For an mjpeg stream created with node.js, how do I encode it in another format and then stream?


I create a little application with nodejs that stream a multipart/x-mixed-replace data to browser.

This data is created with image data, but the image data may change over time, so in the browser it looks like a video. The image data is created from a webcam, so in the browser it looks like live streaming.

But the performance isn't very good.

I've tried some other approaches: - First: Use socket.io to push images to browser, here i use the base64 data from the image (push this data) and in the browser i recreate the image (jpeg): works good, but only with one or two clients. _ Second: Use polling from browser to nodejs server.. this doesn't like me.

So this is the code: (some part of the code of my nodejs server) I use express to make the http server:

app.get('/videoStream',function(req,response){   
    response.writeHead(200,{
        'Content-Type': 'multipart/x-mixed-replace;boundary="' + boundary + '"',
        'Connection': 'keep-alive',
        'Expires': 'Fri, 01 Jan 1990 00:00:00 GMT',
        'Cache-Control': 'no-cache, no-store, max-age=0, must-revalidate',
        'Pragma': 'no-cache'
    });
    response.write('--'+boundary+'\n');

    events.addListener('imagen_recibida',function(){
        fs.readFile(__dirname + '/image.jpeg',function(err,data){
             if(err) return send404(response);
             response.write('Content-Type: image/jpeg\n Content-Length: '+data.length+'\n\n');
             response.write(data);
            response.write('\n--'+boundary+'\n');
           });
    });

When the event "imagen_recibida" rise, it reads the image from disk and write the data to browser.

So the two questions:

Is there any approach to improve the performance of this? (write the image to disk and then read to send to browser doesn't see like a good trick)

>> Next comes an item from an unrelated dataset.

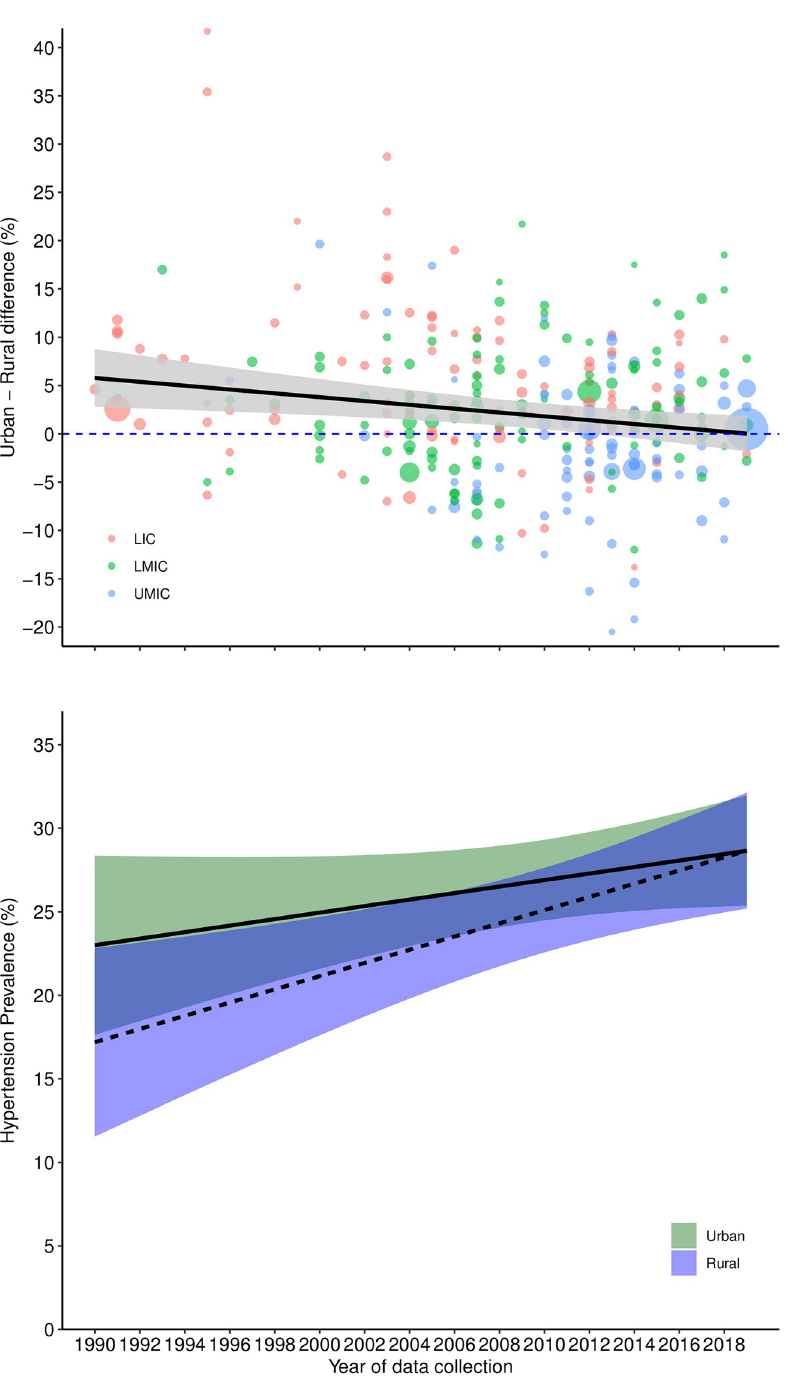
Fig 2. Urban-rural difference in hypertension prevalence from 1990 to 2020. Predicted urban-rural differences from a meta-regression model with year of start of data collection and 5 study-level features: use of population groups to define urban and rural areas, number of blood pressure readings, sampling bias, detection bias (urban/rural), and prevalence adjusted by age/sex/sampling weights. The plot shows the prediction (marginal mean from model-5) of this model varying year from 1990 to 2019 (year starting data collection) and setting the 5 study-level features to the least biased category (no use of groups, � 2 readings, probably low risk of sampling bias, probably low risk of detection bias (urban/rural), and adjusted prevalence). Income country status is only to illustrate each survey, and it is not adjusted in the model. Shaded areas represent 95% confidence interval and circle sizes proportional to inverse of variance. In the bottom panel, the solid lines represent urban areas and dashed lines represent rural areas. LIC, low-income country; LMIC, lower-middle-income country; UMIC, upper-middle-income country. https://doi.org/10.1371/journal.pmed.1004079.g002 PLOS Medicine| https://doi.org/10.1371/journal.pmed.1004079 August 25,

Is there a method to encode this into another format to improve performance?

Thanks a lot.

PD: The image is written to disk and then read to send to browser, because I receive the image data from another process in another function via RPC calls.


Solution

  • You could trying using socket.io to just push URLs of the generated files and then on the client use Javascript to replace the "src" attribute of the img tag showing the frame. In this case you could use a regular web server for server the static files or the connect module for serving static files. This is likely more efficient than pushing the base64 encoded data.

    If you are going to use the approach above, at least don't use fs.readFile... this brings the whole file into memory every time. Use util.pump() or manually use ReadStream/WriteStream with 'drain' events to minimize memory usage. Its possible that your performance issues are due to garbage collection when there are multiple clients connected.

    Another approach might be to have a background process that feeds the images to ffmpeg to encode a proper video stream and then to ffserver to stream it to a video player.